GIVEN TASK.
Render every line of the data below as a Markdown table with the columns Row and Line, numbering each row and omitting blank lines. Leave the pictures out of the table.

Recorded data:
________________________________________
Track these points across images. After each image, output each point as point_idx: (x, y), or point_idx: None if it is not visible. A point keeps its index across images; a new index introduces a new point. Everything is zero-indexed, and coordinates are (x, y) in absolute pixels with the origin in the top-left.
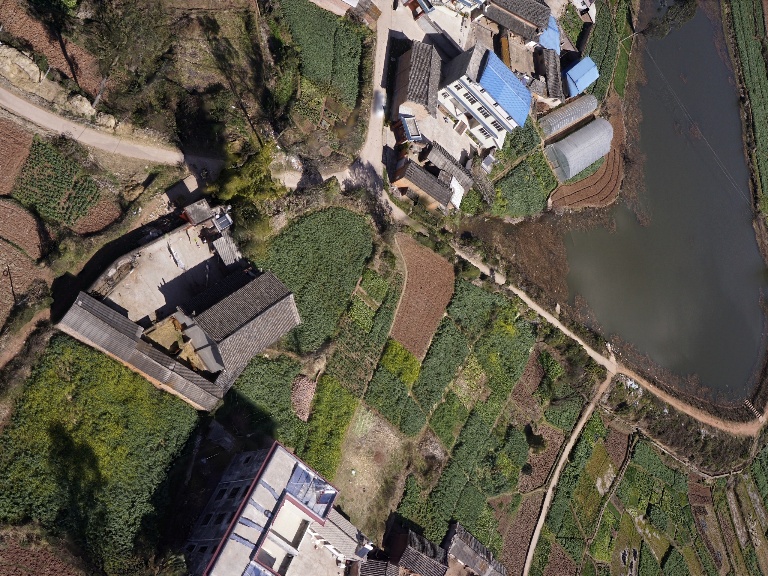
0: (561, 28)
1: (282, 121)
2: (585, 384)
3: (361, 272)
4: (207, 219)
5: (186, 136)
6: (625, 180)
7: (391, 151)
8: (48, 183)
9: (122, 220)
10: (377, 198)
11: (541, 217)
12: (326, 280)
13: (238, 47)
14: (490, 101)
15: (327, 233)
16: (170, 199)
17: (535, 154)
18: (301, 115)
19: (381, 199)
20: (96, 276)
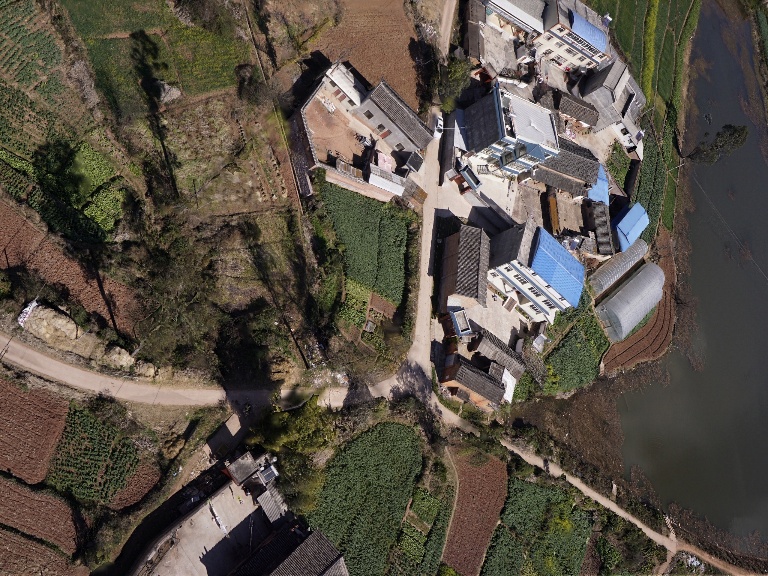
0: (609, 174)
1: (327, 330)
2: (644, 567)
3: (411, 493)
4: (251, 475)
5: (228, 370)
6: (677, 323)
7: (439, 345)
8: (84, 458)
9: (162, 486)
10: (426, 403)
11: (593, 384)
12: (375, 510)
13: (280, 252)
14: (542, 283)
15: (375, 455)
16: (212, 450)
17: (586, 315)
18: (346, 321)
19: (430, 403)
20: (134, 558)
________________________________________
WRITTEN RESPONSE.
| Row | Line |
|---|---|
| 1 | Track these points across images. After each image, output each point as point_idx: (x, y), or point_idx: None if it is not visible. A point keeps its index across images; a new index introduces a new point. Everything is zero-indexed, and coordinates are (x, y) in absolute pixels with the origin in the top-left. |
| 2 | 0: (561, 28) |
| 3 | 1: (282, 121) |
| 4 | 2: (585, 384) |
| 5 | 3: (361, 272) |
| 6 | 4: (207, 219) |
| 7 | 5: (186, 136) |
| 8 | 6: (625, 180) |
| 9 | 7: (391, 151) |
| 10 | 8: (48, 183) |
| 11 | 9: (122, 220) |
| 12 | 10: (377, 198) |
| 13 | 11: (541, 217) |
| 14 | 12: (326, 280) |
| 15 | 13: (238, 47) |
| 16 | 14: (490, 101) |
| 17 | 15: (327, 233) |
| 18 | 16: (170, 199) |
| 19 | 17: (535, 154) |
| 20 | 18: (301, 115) |
| 21 | 19: (381, 199) |
| 22 | 20: (96, 276) |
| 23 | 0: (609, 174) |
| 24 | 1: (327, 330) |
| 25 | 2: (644, 567) |
| 26 | 3: (411, 493) |
| 27 | 4: (251, 475) |
| 28 | 5: (228, 370) |
| 29 | 6: (677, 323) |
| 30 | 7: (439, 345) |
| 31 | 8: (84, 458) |
| 32 | 9: (162, 486) |
| 33 | 10: (426, 403) |
| 34 | 11: (593, 384) |
| 35 | 12: (375, 510) |
| 36 | 13: (280, 252) |
| 37 | 14: (542, 283) |
| 38 | 15: (375, 455) |
| 39 | 16: (212, 450) |
| 40 | 17: (586, 315) |
| 41 | 18: (346, 321) |
| 42 | 19: (430, 403) |
| 43 | 20: (134, 558) |